The model is also being developed to handle the unique requirement of references to other documents. Sarvadevabhatla explains, “Let us take one use case, government regulations. There are lots of government regulations that are released, and typically, these are released in a PDF format. Now, you may have seen some regulations which refer to some other regulations, so with reference to a previous regulations. This is case with not only government regulations, but all office documents, you refer to some other document. Now, if some question that needs answering requires following this chain to answer well, then it is important that we have a mechanism to link all these things together. So we want to enable these kinds of applications to be built. That is, you start with a bunch of PDFs, but the model can recognise that there is a particular link to another PDF. So, circular number so and so, okay, so I have to go and refer to that. So now, when you ask a question, it can actually jump across documents. That is where eventually we want to go. What we have developed is the first stage in such a system. By unlocking the information in these kinds of documents, we can get closer to the connected document hubs that we want to build.”

From India and for India

Self-reliance is one of the driving motivations for developing the technology. Sarvadevabhatla says, “So far, if you look at the discourse in tech circles about these kinds of models, it has focused a lot on speech and text. Even from other entities, they have been talking a lot about speech and text models. With Patram, we are really breaking new ground. Patram is not about just training vision-language models, but it is also about making a statement. That we are capable of training good foundational language models, for India and from India. There is more to it than just training this model. It is also a technology capability demonstration.”

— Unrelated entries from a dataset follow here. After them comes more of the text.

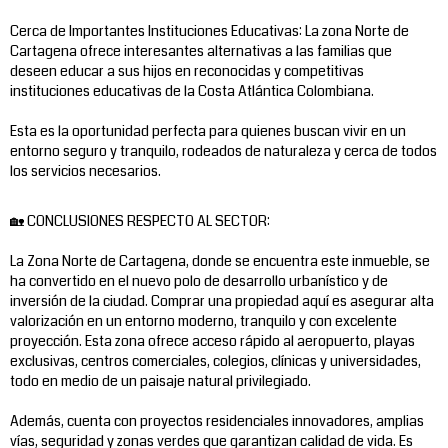
Cerca de Importantes Instituciones Educativas: La zona Norte de
Cartagena ofrece interesantes alternativas a las familias que
deseen educar a sus hijos en reconocidas y competitivas
instituciones educativas de la Costa Atlántica Colombiana.
Esta es la oportunidad perfecta para quienes buscan vivir en un
entorno seguro y tranquilo, rodeados de naturaleza y cerca de todos
los servicios necesarios.
🏡 CONCLUSIONES RESPECTO AL SECTOR:
La Zona Norte de Cartagena, donde se encuentra este inmueble, se
ha convertido en el nuevo polo de desarrollo urbanístico y de
inversión de la ciudad. Comprar una propiedad aquí es asegurar alta
valorización en un entorno moderno, tranquilo y con excelente
proyección. Esta zona ofrece acceso rápido al aeropuerto, playas
exclusivas, centros comerciales, colegios, clínicas y universidades,
todo en medio de un paisaje natural privilegiado.
Además, cuenta con proyectos residenciales innovadores, amplias
vías, seguridad y zonas verdes que garantizan calidad de vida. Es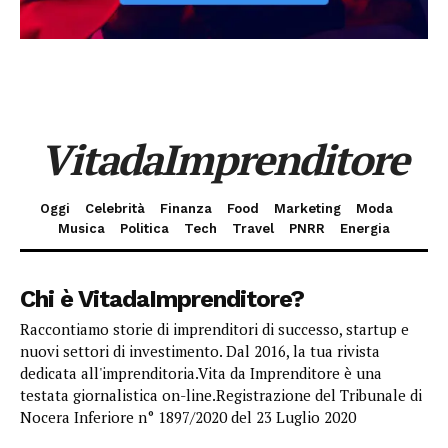
VitadaImprenditore
Oggi
Celebrità
Finanza
Food
Marketing
Moda
Musica
Politica
Tech
Travel
PNRR
Energia
Chi è VitadaImprenditore?
Raccontiamo storie di imprenditori di successo, startup e
nuovi settori di investimento. Dal 2016, la tua rivista
dedicata all'imprenditoria.Vita da Imprenditore è una
testata giornalistica on-line.Registrazione del Tribunale di
Nocera Inferiore n° 1897/2020 del 23 Luglio 2020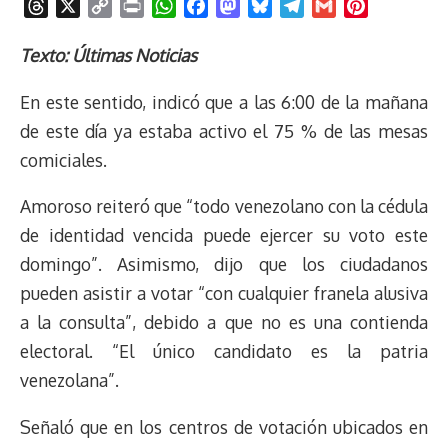
T
X
C
P
W
F
M
B
T
G
P
h
o
r
h
a
a
l
e
m
i
r
p
i
a
c
s
u
l
a
n
Texto: Últimas Noticias
e
y
n
t
e
t
e
e
i
t
En este sentido, indicó que a las 6:00 de la mañana
a
L
t
s
b
o
s
g
l
e
d
i
A
o
d
k
r
r
de este día ya estaba activo el 75 % de las mesas
s
n
p
o
o
y
a
e
comiciales.
k
p
k
n
m
s
t
Amoroso reiteró que “todo venezolano con la cédula
de identidad vencida puede ejercer su voto este
domingo”. Asimismo, dijo que los ciudadanos
pueden asistir a votar “con cualquier franela alusiva
a la consulta”, debido a que no es una contienda
electoral. “El único candidato es la patria
venezolana”.
Señaló que en los centros de votación ubicados en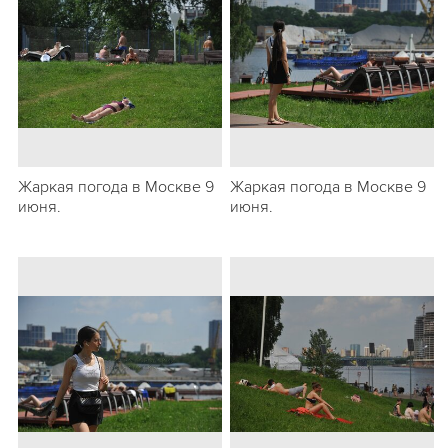
Жаркая погода в Москве 9
Жаркая погода в Москве 9
июня.
июня.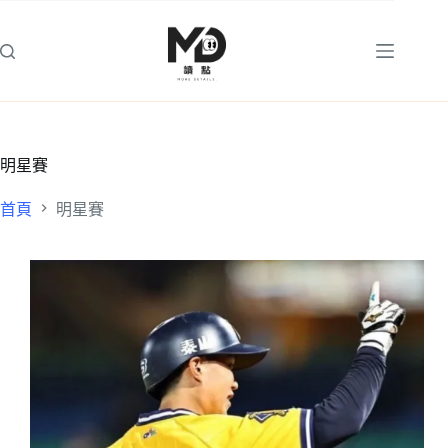
跳
至
主
要
內
容
明星賽
首頁
明星賽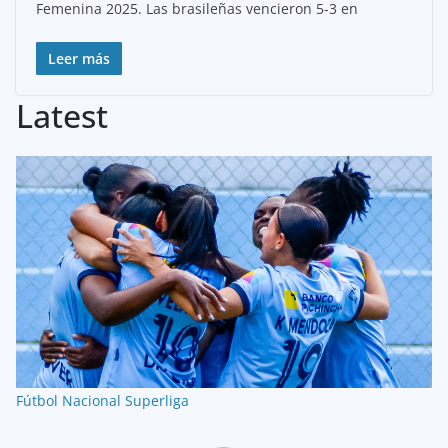
Femenina 2025. Las brasileñas vencieron 5-3 en
Leer más
Latest
Fútbol Nacional
Superliga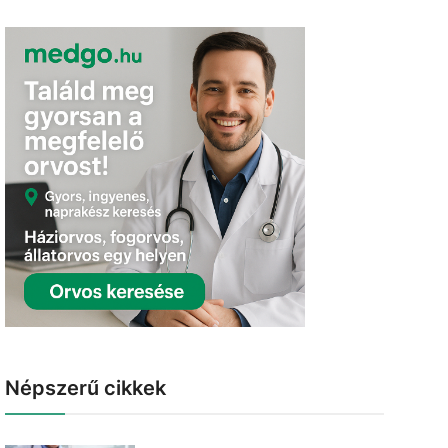
Népszerű cikkek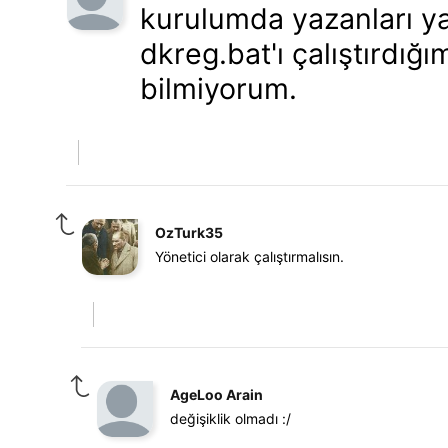
kurulumda yazanları yap
dkreg.bat'ı çalıştırdığ
bilmiyorum.
OzTurk35
Yönetici olarak çalıştırmalısın.
AgeLoo Arain
değişiklik olmadı :/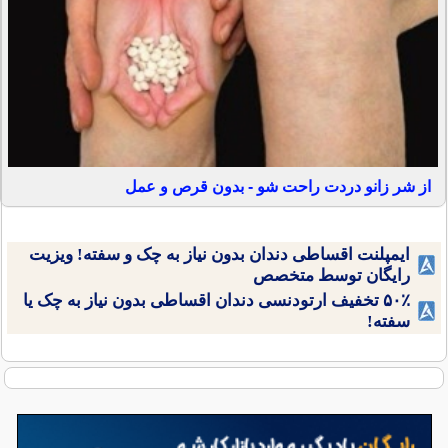
از شر زانو دردت راحت شو - بدون قرص و عمل
ایمپلنت اقساطی دندان بدون نیاز به چک و سفته! ویزیت
رایگان توسط متخصص
۵۰٪ تخفیف ارتودنسی دندان اقساطی بدون نیاز به چک یا
سفته!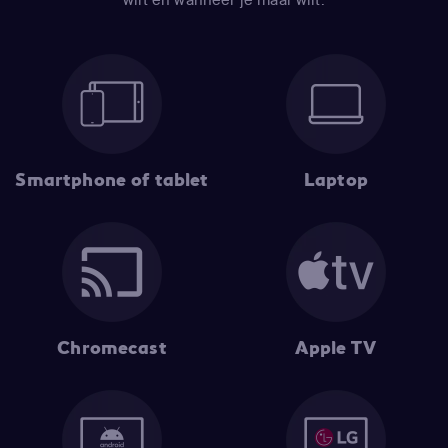
Smartphone of tablet
Laptop
Chromecast
Apple TV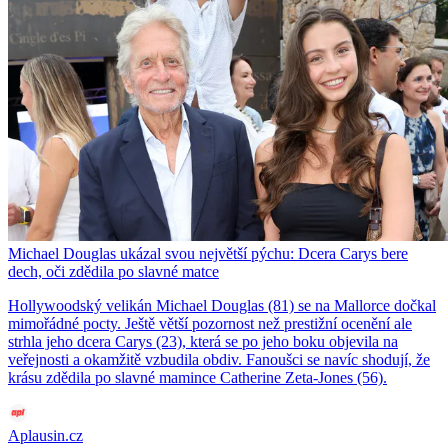
Michael Douglas ukázal svou největší pýchu: Dcera Carys bere
dech, oči zdědila po slavné matce
Hollywoodský velikán Michael Douglas (81) se na Mallorce dočkal
mimořádné pocty. Ještě větší pozornost než prestižní ocenění ale
strhla jeho dcera Carys (23), která se po jeho boku objevila na
veřejnosti a okamžitě vzbudila obdiv. Fanoušci se navíc shodují, že
krásu zdědila po slavné mamince Catherine Zeta-Jones (56).
Aplausin.cz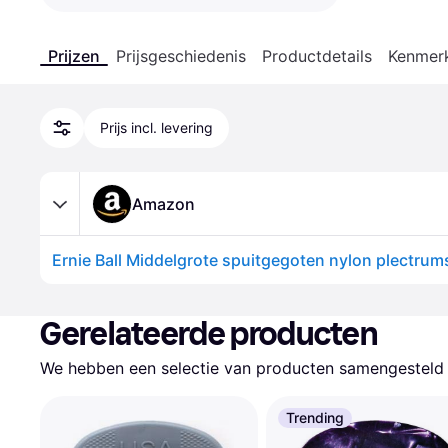
Prijzen
Prijsgeschiedenis
Productdetails
Kenmer
Prijs incl. levering
Amazon
Gerelateerde producten
We hebben een selectie van producten samengesteld d
Trending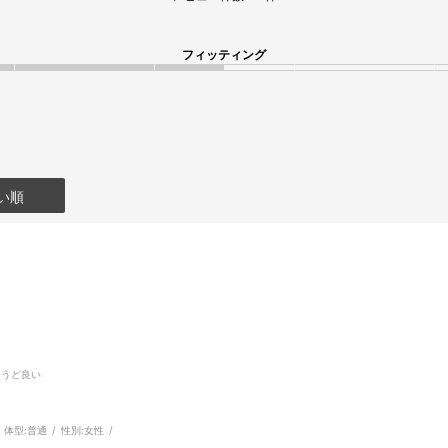
フィッティング
い順
ょうど良い
体型:
普通
性別:
女性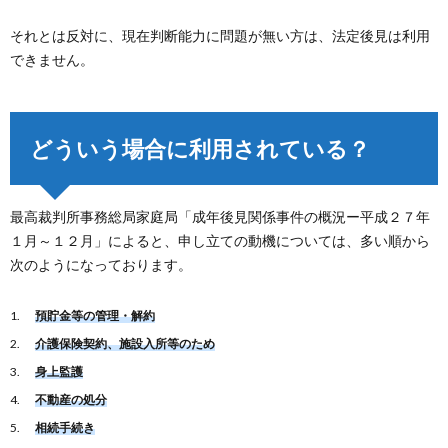
それとは反対に、現在判断能力に問題が無い方は、法定後見は利用
できません。
どういう場合に利用されている？
最高裁判所事務総局家庭局「成年後見関係事件の概況ー平成２７年
１月～１２月」によると、申し立ての動機については、多い順から
次のようになっております。
預貯金等の管理・解約
介護保険契約、施設入所等のため
身上監護
不動産の処分
相続手続き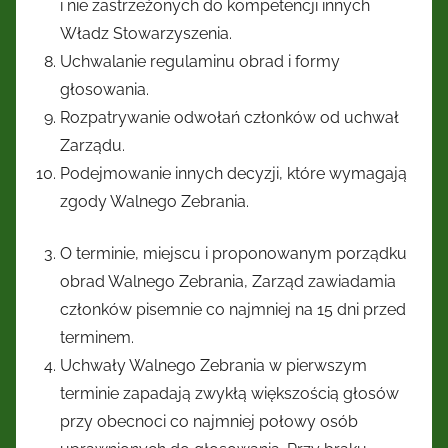
i nie zastrzeżonych do kompetencji innych
Władz Stowarzyszenia.
Uchwalanie regulaminu obrad i formy
głosowania.
Rozpatrywanie odwołań członków od uchwał
Zarządu.
Podejmowanie innych decyzji, które wymagają
zgody Walnego Zebrania.
O terminie, miejscu i proponowanym porządku
obrad Walnego Zebrania, Zarząd zawiadamia
członków pisemnie co najmniej na 15 dni przed
terminem.
Uchwały Walnego Zebrania w pierwszym
terminie zapadają zwykłą większością głosów
przy obecnoci co najmniej połowy osób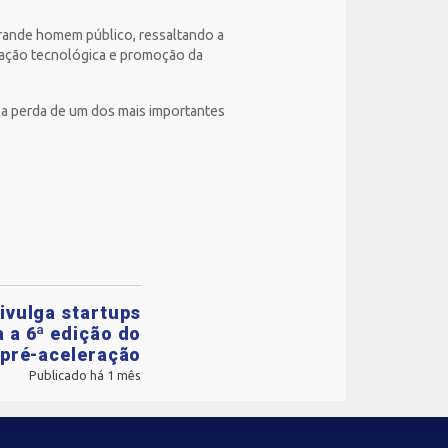
 grande homem público, ressaltando a
ovação tecnológica e promoção da
la perda de um dos mais importantes
ivulga startups
 a 6ª edição do
pré-aceleração
Publicado há 1 mês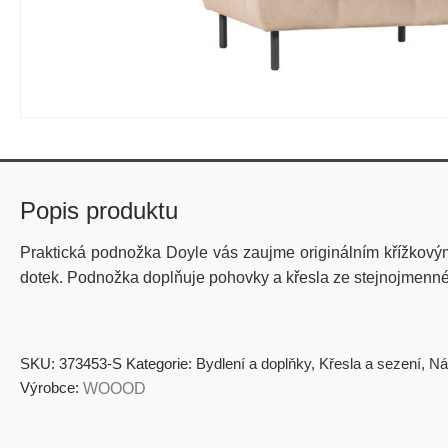
Popis produktu
Praktická podnožka Doyle vás zaujme originálním křížkovým
dotek. Podnožka doplňuje pohovky a křesla ze stejnojmenné 
SKU:
373453-S
Kategorie:
Bydlení a doplňky
,
Křesla a sezení
,
Ná
Výrobce:
WOOOD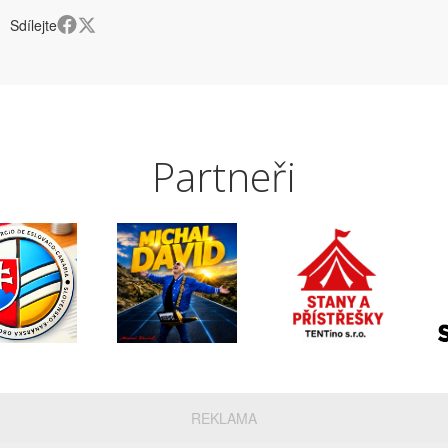
Sdílejte
Partneři
REKLAMA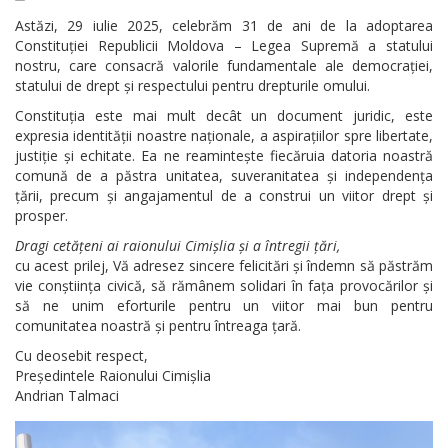
Serviciul
Astăzi, 29 iulie 2025, celebrăm 31 de ani de la adoptarea
Arhivă
Constituției Republicii Moldova – Legea Supremă a statului
nostru, care consacră valorile fundamentale ale democrației,
statului de drept și respectului pentru drepturile omului.
Serviciul
Constituția este mai mult decât un document juridic, este
Juridic
expresia identității noastre naționale, a aspirațiilor spre libertate,
justiție și echitate. Ea ne reamintește fiecăruia datoria noastră
Serviciul
comună de a păstra unitatea, suveranitatea și independența
țării, precum și angajamentul de a construi un viitor drept și
Audit
prosper.
Dragi cetățeni ai raionului Cimișlia și a întregii țări,
Declarații
cu acest prilej, Vă adresez sincere felicitări și îndemn să păstrăm
vie conștiința civică, să rămânem solidari în fața provocărilor și
de
să ne unim eforturile pentru un viitor mai bun pentru
avere
comunitatea noastră și pentru întreaga țară.
Cu deosebit respect,
și
Președintele Raionului Cimișlia
interese
Andrian Talmaci
personale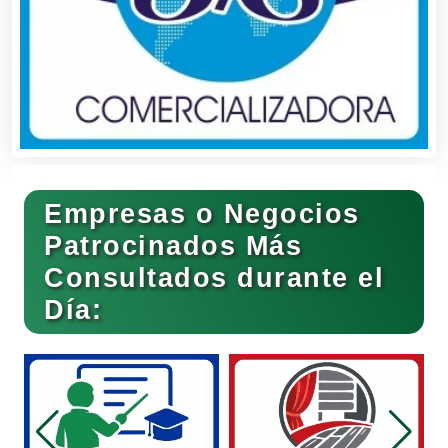
Clínicas de Belleza
Clínicas de Rehabilitación
Clínicas y Hospitales
Empresas o Negocios
Clubes Deportivos
Patrocinados Más
Consultados durante el
Día:
Cocinas Integrales
Combustibles y Lubricantes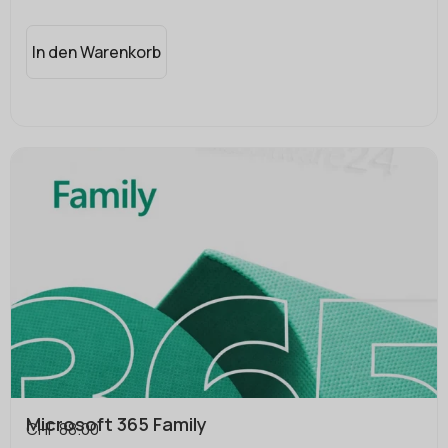
In den Warenkorb
Microsoft 365 Family
CHF
88.00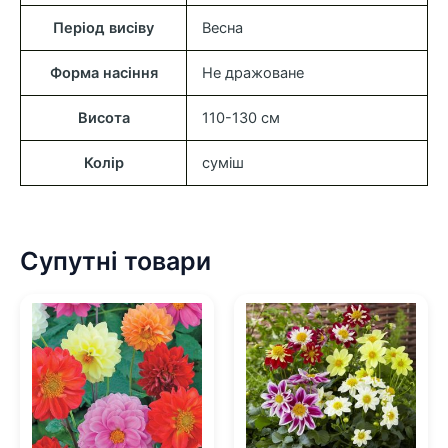
Період висіву
Весна
Форма насіння
Не дражоване
Висота
110-130 см
Колір
сумiш
Супутні товари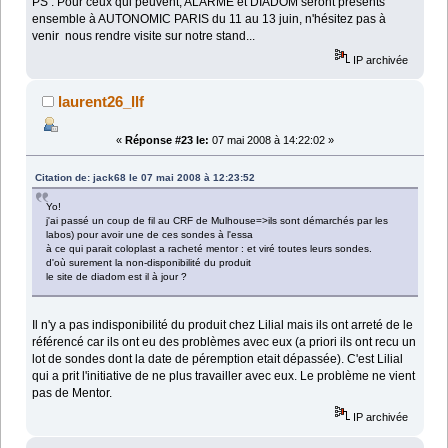
PS : Pour ceux qui peuvent, ALARME et DIADOM seront présents
ensemble à AUTONOMIC PARIS du 11 au 13 juin, n'hésitez pas à
venir nous rendre visite sur notre stand...
IP archivée
laurent26_llf
«
Réponse #23 le:
07 mai 2008 à 14:22:02 »
Citation de: jack68 le 07 mai 2008 à 12:23:52
Yo!
j'ai passé un coup de fil au CRF de Mulhouse=>ils sont démarchés par les
labos) pour avoir une de ces sondes à l'essa
à ce qui parait coloplast a racheté mentor : et viré toutes leurs sondes.
d'où surement la non-disponibilité du produit
le site de diadom est il à jour ?
Il n'y a pas indisponibilité du produit chez Lilial mais ils ont arreté de le
référencé car ils ont eu des problèmes avec eux (a priori ils ont recu un
lot de sondes dont la date de péremption etait dépassée). C'est Lilial
qui a prit l'initiative de ne plus travailler avec eux. Le problème ne vient
pas de Mentor.
IP archivée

The approach of training the model from the ground up resulted in fostering a rich learning experience for the team. Sarvadevabhatla adds, “That has been our experience as well, we discovered a lot of things that were not written anywhere. Things we had to discover from scratch. We told ourselves that we do not want to simply piggyback on existing models, and finetune them. Let us get hands-on experience on what it is to train these kinds of models from scratch. It has been a great learning experience for us as a team. We have set a good pace, from here we can get to the capabilities that I have mentioned previously, additional languages, being capable of giving a reference to the answer, multi-age and so on.”